Wednesday, November 29, 2006

Smoke And Mirrors

The way the Canadian media is playing up the NATO story one would think that Harper, O'Connor and MacKay had actually gotten some kind of commitment from the organization to help out in Kandahar. The truth is of course they didn't get anything of the kind. As the Financial Times reports;Nato officials said that five to eight of the 50 specific restrictions on national troops had been eliminated, making it easier to move soldiers and equipment across different sectors in Afghanistan.

Five to eight of fifty, that still leaves 45 to 42 conditions that can be applied by NATO members NOT to help out. Not much of a commitment. And just to make that point....José Luis Rodríguez Zapatero, Spain’s prime minister, and Romano Prodi, his Italian counterpart, insisted that their countries retained the right to decide when troops should be deployed. Mr Prodi said the position of Italy, France, Germany and Spain, none of which station or intend to deploy troops in the turbulent south of Afghanistan, was the same. At a separate press conference, President Jac­ques Chirac said France could consider sending its troops outside Kabul case by case.

And all those extra troops that NATO committed,making Harper happy, well like the Polish troops, its old news, they were already committed to Afghanistan before this meeting.A UK official also emphasised that Bulgaria, Spain and Macedonia were sending reinforcements to the Afgh­an­istan mission. But Nato diplomats acknowledged that the contributions were relatively small and had been decided beforehand.

And don't count on Germany as Der Spiegel reports;

This account of the meeting is surprising, at least at first sight. For weeks, a number of NATO partners -- led by the US, Great Britain, Canada and Denmark -- have conducted a genuine anti-German campaign. Germany has been repeatedly criticized for stationing its troops in the country's north, where they are accused of enjoying a kind of extended vacation, while others are risking their lives in the military skirmishes of the south. But Angela Merkel stood firm in the face of calls for sending German troops to the south. She refered again and again to the good work Germans are doing in the north.

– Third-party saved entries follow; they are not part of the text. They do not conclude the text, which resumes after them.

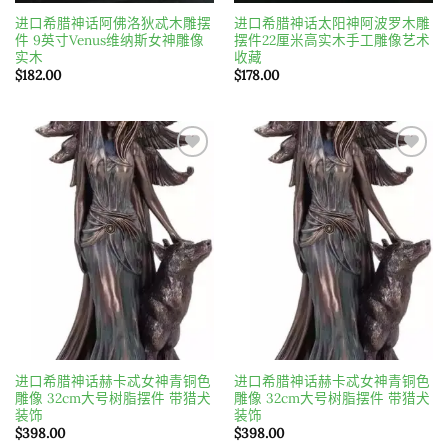
进口希腊神话阿佛洛狄忒木雕摆
进口希腊神话太阳神阿波罗木雕
件 9英寸Venus维纳斯女神雕像
摆件22厘米高实木手工雕像艺术
实木
收藏
$
182.00
$
178.00
Add to
Add to
wishlist
wishlist
进口希腊神话赫卡忒女神青铜色
进口希腊神话赫卡忒女神青铜色
雕像 32cm大号树脂摆件 带猎犬
雕像 32cm大号树脂摆件 带猎犬
装饰
装饰
$
398.00
$
398.00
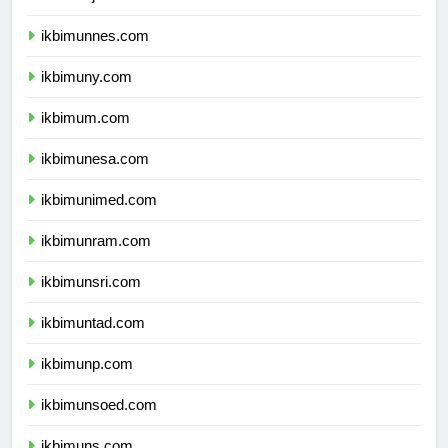
ikbimunj.com
ikbimunnes.com
ikbimuny.com
ikbimum.com
ikbimunesa.com
ikbimunimed.com
ikbimunram.com
ikbimunsri.com
ikbimuntad.com
ikbimunp.com
ikbimunsoed.com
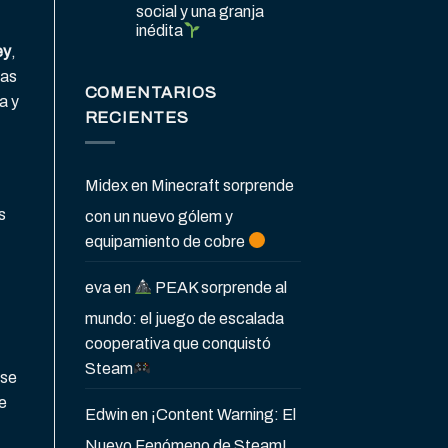
social y una granja
inédita
ey
,
ras
COMENTARIOS
a y
RECIENTES
Midex
en
Minecraft sorprende
s
con un nuevo gólem y
equipamiento de cobre
eva
en
PEAK sorprende al
mundo: el juego de escalada
cooperativa que conquistó
Steam
ase
de
Edwin
en
¡Content Warning: El
Nuevo Fenómeno de Steam!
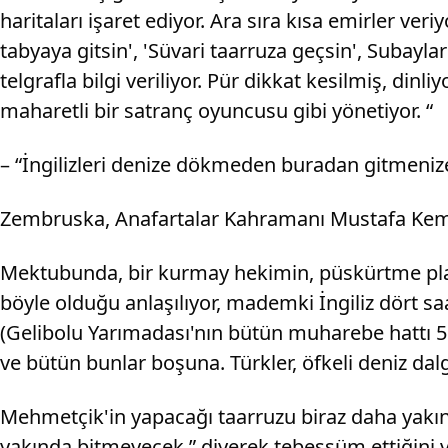
haritaları işaret ediyor. Ara sıra kısa emirler v
tabyaya gitsin', 'Süvari taarruza geçsin', Subaylar
telgrafla bilgi veriliyor. Pür dikkat kesilmiş, di
maharetli bir satranç oyuncusu gibi yönetiyor. “
– “İngilizleri denize dökmeden buradan gitmenize
Zembruska, Anafartalar Kahramanı Mustafa Kemal'
Mektubunda, bir kurmay hekimin, püskürtme plan
böyle olduğu anlaşılıyor, mademki İngiliz dört saa
(Gelibolu Yarımadası'nın bütün muharebe hattı 50
ve bütün bunlar boşuna. Türkler, öfkeli deniz dalga
Mehmetçik'in yapacağı taarruzu biraz daha yakın
yakında bitmeyecek.” diyerek tebessüm ettiğini 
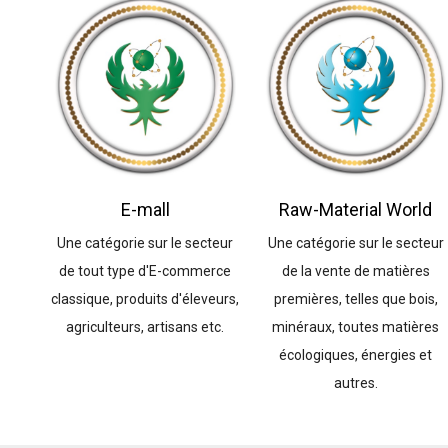
E-mall
Raw-Material World
Une catégorie sur le secteur
Une catégorie sur le secteur
de tout type d'E-commerce
de la vente de matières
classique, produits d'éleveurs,
premières, telles que bois,
agriculteurs, artisans etc.
minéraux, toutes matières
écologiques, énergies et
autres.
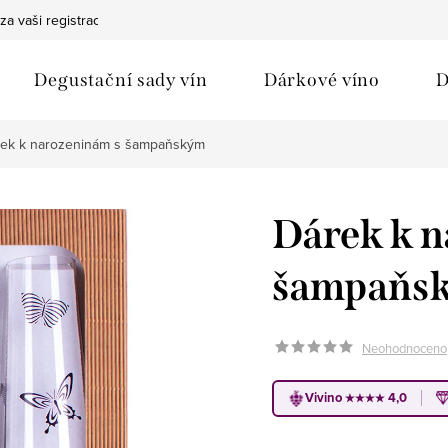
za vaši registraci
Bezpečná doprava
Ochrana osobních údaj
Degustační sady vín
Dárkové víno
D
ek k narozeninám s šampaňským
Dárek k 
šampaňs
Neohodnoceno
Vivino
★★★★
4,0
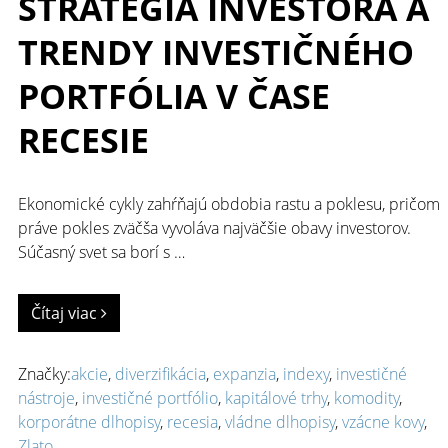
STRATÉGIA INVESTORA A
TRENDY INVESTIČNÉHO
PORTFÓLIA V ČASE
RECESIE
Ekonomické cykly zahŕňajú obdobia rastu a poklesu, pričom
práve pokles zväčša vyvoláva najväčšie obavy investorov.
Súčasný svet sa borí s …
Čítaj viac
Značky:
akcie
,
diverzifikácia
,
expanzia
,
indexy
,
investičné
nástroje
,
investičné portfólio
,
kapitálové trhy
,
komodity
,
korporátne dlhopisy
,
recesia
,
vládne dlhopisy
,
vzácne kovy
,
Zlato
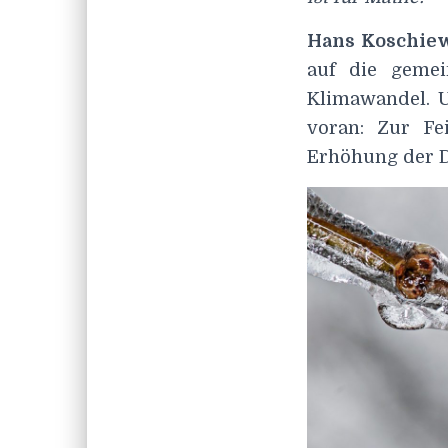
Hans Koschiew
auf die gemei
Klimawandel. U
voran: Zur Fe
Erhöhung der D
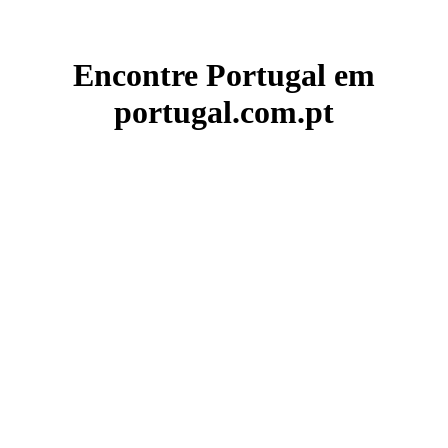
Encontre Portugal em
portugal.com.pt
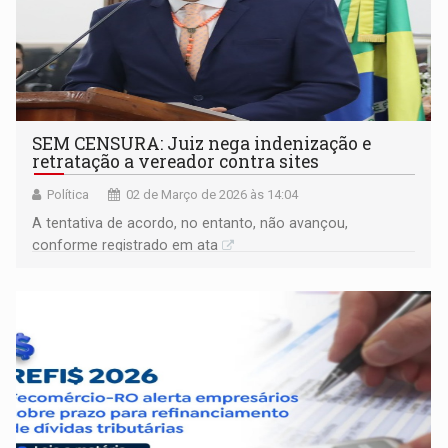
SEM CENSURA: Juiz nega indenização e
retratação a vereador contra sites
Política
02 de Março de 2026 às 14:04
A tentativa de acordo, no entanto, não avançou,
conforme registrado em ata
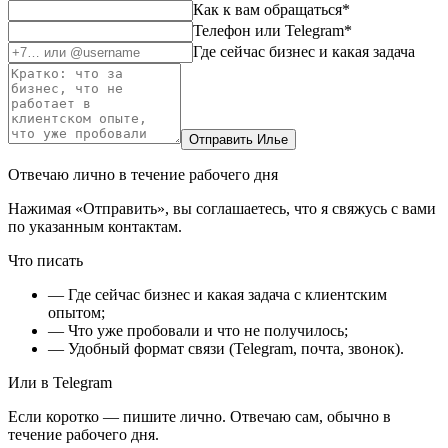
Как к вам обращаться
*
Телефон или Telegram
*
Где сейчас бизнес и какая задача
Отправить Илье
Отвечаю лично в течение рабочего дня
Нажимая «Отправить», вы соглашаетесь, что я свяжусь с вами
по указанным контактам.
Что писать
— Где сейчас бизнес и какая задача с клиентским
опытом;
— Что уже пробовали и что не получилось;
— Удобный формат связи (Telegram, почта, звонок).
Или в Telegram
Если коротко — пишите лично. Отвечаю сам, обычно в
течение рабочего дня.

Merkel's position didn't change fundamentally during the NATO summit in Riga. She was the third speaker at the dinner, after British Prime Minister Tony Blair and his Canadian counterpart Stephen Harper. Merkel made it more than clear "that we are well positioned with our mandate and that there is no reason to change that mandate," according to government sources. Merkel had already told NATO's Secretary General Jaap de Hoop Scheffer that Germany will not send additional troops to Afghanistan.



So Canadian troops are stuck on the frontlines again, taking the most casualities,not because NATO asked them but because Macho Harper and Macho Hillier wanted to play soldier.